Sunday, February 8, 2009

Rear Window- Voyeurism masterism

Hitchcock is widely considered the master of the thriller genre. For good reason. Psycho broke new ground when it was released in 1960. The Birds made people fear the skies much the way Jaws made people fear the water. Vertigo made people wonder how far the human psyche can be pushed. Yet I have always found Rear Window to be his best.
Hitchcock always understood the divide that the camera provides the audience. He uses it as a tool, almost to amuse himself as much as anything, to make the audience uncomfortable. In film, the viewer is essentially a voyeur privy to information regarding the lives of fictional characters but with no stake in it. When that barrier is broken down, i.e. a character looking into the camera, the viewer is now theoretically involved. To put it simply; imagine you are looking through binoculars at a crowded street corner when all of a sudden one of the bystanders looks directly at you. Boom, the barrier is broke, you become mortified.
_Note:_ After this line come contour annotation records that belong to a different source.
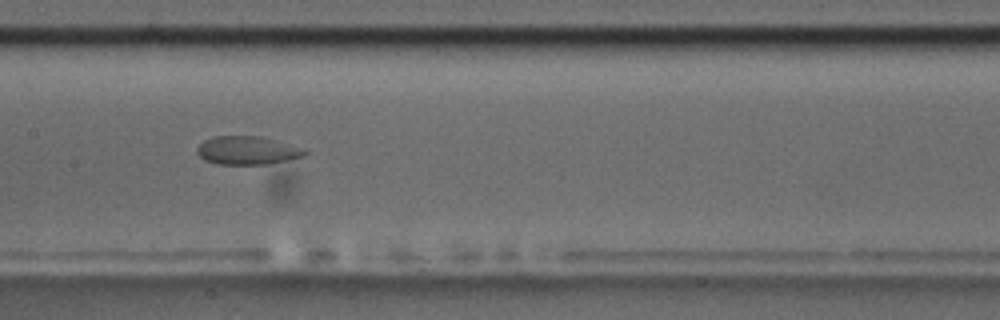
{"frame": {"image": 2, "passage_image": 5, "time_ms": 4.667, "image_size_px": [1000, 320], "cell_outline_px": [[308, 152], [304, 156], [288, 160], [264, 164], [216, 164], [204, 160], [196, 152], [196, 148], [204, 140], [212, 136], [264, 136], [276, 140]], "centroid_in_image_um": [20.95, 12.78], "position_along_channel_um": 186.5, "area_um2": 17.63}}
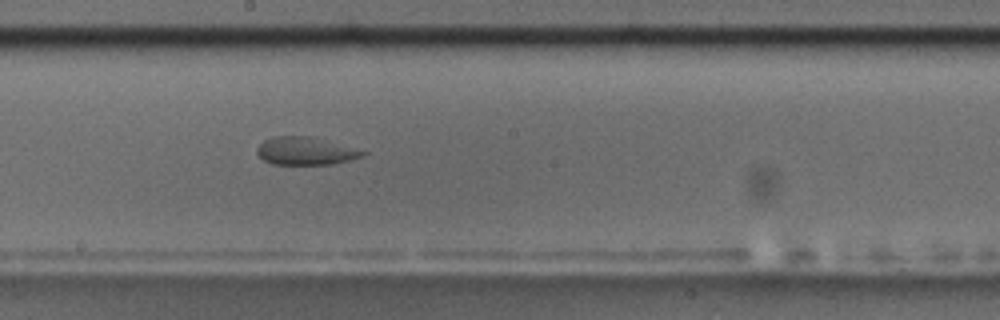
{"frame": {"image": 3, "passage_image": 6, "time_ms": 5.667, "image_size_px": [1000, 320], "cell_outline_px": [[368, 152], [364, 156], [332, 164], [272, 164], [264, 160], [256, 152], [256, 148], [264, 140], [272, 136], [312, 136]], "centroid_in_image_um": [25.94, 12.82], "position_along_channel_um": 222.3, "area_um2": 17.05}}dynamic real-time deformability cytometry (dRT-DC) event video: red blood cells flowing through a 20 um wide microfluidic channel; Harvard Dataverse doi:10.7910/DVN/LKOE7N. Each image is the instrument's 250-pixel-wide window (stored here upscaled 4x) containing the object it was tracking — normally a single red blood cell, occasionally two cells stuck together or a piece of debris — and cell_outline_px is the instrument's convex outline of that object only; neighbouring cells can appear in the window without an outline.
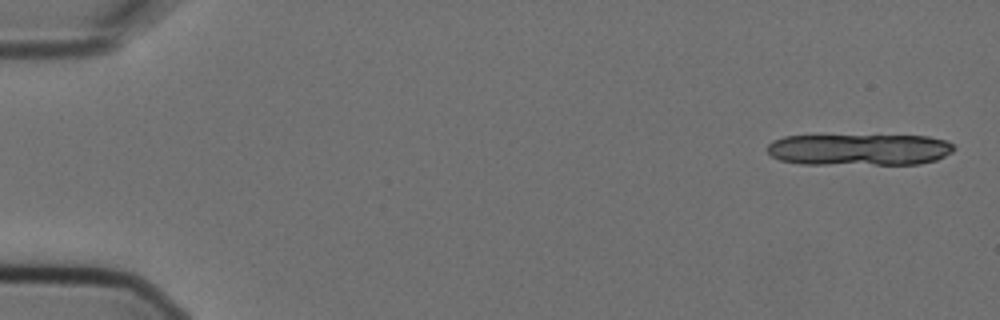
{"species": "Egyptian fruit bat (a non-hibernating species)", "species_latin": "Rousettus aegyptiacus", "temperature_condition": "cold", "stored_images_in_passage": 4, "camera_frame_rate_fps": 3000, "um_per_image_px": 0.085, "animal": {"sex": "female"}, "frame": {"image": 1, "passage_image": 1, "time_ms": 0.0, "image_size_px": [1000, 320], "cell_outline_px": [[956, 148], [952, 152], [936, 160], [920, 164], [800, 164], [780, 160], [772, 156], [768, 152], [768, 144], [772, 140], [784, 136], [928, 136], [948, 140]], "centroid_in_image_um": [73.06, 12.72], "position_along_channel_um": 11.9, "area_um2": 34.45}}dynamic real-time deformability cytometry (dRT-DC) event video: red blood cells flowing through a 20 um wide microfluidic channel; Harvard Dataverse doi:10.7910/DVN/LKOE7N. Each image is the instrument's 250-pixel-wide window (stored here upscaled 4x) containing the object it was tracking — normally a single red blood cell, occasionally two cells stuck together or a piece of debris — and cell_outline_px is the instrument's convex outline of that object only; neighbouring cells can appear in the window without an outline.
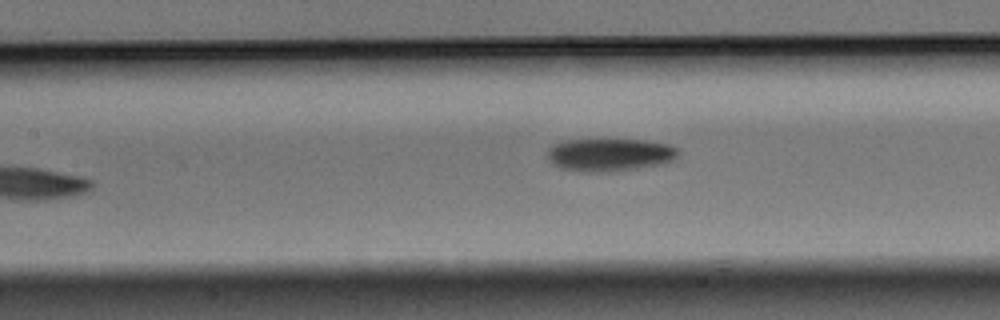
{"species": "Egyptian fruit bat (a non-hibernating species)", "species_latin": "Rousettus aegyptiacus", "temperature_condition": "warm", "stored_images_in_passage": 6, "camera_frame_rate_fps": 3000, "um_per_image_px": 0.085, "animal": {"sex": "male"}, "frame": {"image": 1, "passage_image": 6, "time_ms": 1.667, "image_size_px": [1000, 320], "cell_outline_px": [[680, 152], [676, 160], [664, 164], [640, 168], [612, 172], [584, 172], [560, 168], [552, 164], [548, 160], [548, 148], [552, 144], [564, 140], [644, 140], [668, 144], [680, 148]], "centroid_in_image_um": [51.86, 13.16], "position_along_channel_um": 155.5, "area_um2": 25.55}}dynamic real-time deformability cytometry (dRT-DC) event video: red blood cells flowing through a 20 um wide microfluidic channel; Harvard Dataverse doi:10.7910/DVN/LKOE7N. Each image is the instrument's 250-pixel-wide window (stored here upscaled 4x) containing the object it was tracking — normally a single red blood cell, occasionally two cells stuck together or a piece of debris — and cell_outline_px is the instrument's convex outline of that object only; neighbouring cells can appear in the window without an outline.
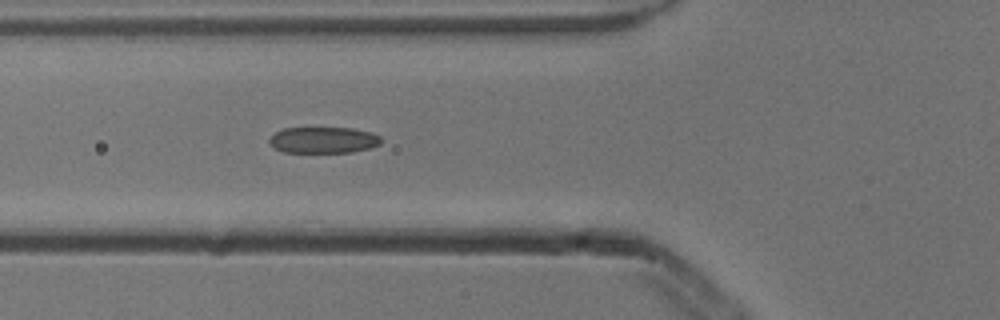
{"species": "common noctule bat (a hibernating species)", "species_latin": "Nyctalus noctula", "temperature_condition": "cold", "stored_images_in_passage": 6, "camera_frame_rate_fps": 3000, "um_per_image_px": 0.085, "animal": {"sex": "male", "body_mass_g": 13.3}, "frame": {"image": 1, "passage_image": 6, "time_ms": 1.667, "image_size_px": [1000, 320], "cell_outline_px": [[380, 144], [372, 148], [352, 152], [284, 152], [276, 148], [268, 140], [276, 132], [284, 128], [352, 128], [372, 132], [380, 136]], "centroid_in_image_um": [27.53, 11.9], "position_along_channel_um": 98.3, "area_um2": 16.99}}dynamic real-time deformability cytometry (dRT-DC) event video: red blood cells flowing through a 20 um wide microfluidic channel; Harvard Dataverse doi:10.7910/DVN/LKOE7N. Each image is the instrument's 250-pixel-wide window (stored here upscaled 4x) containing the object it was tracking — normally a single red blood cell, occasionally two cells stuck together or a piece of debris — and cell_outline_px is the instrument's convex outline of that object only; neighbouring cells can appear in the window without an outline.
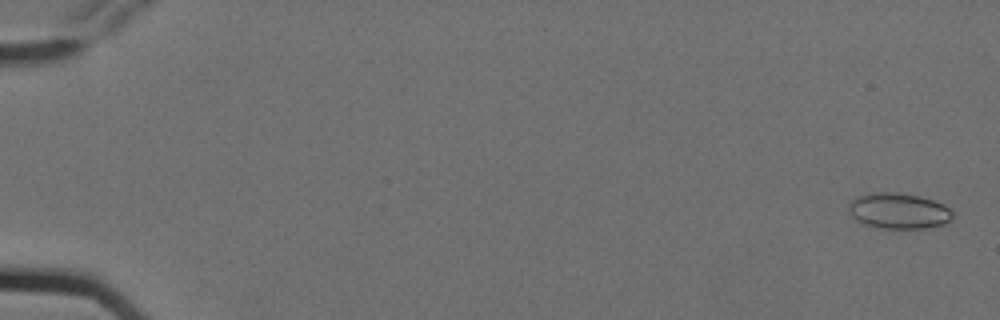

Rear Window thrives on this concept and uses it very well. No movie has made me more uneasy when a character on screen stares directly into the camera(ok, Funny Games aside). Like all Hitchcock films, Rear Window is slightly dated to the point where it's comedic at times. That's part of the charm, though. If you ever feel like spying on someone, just remember what happened to good ol' Jimmy Stewart. It'll probably change your mind.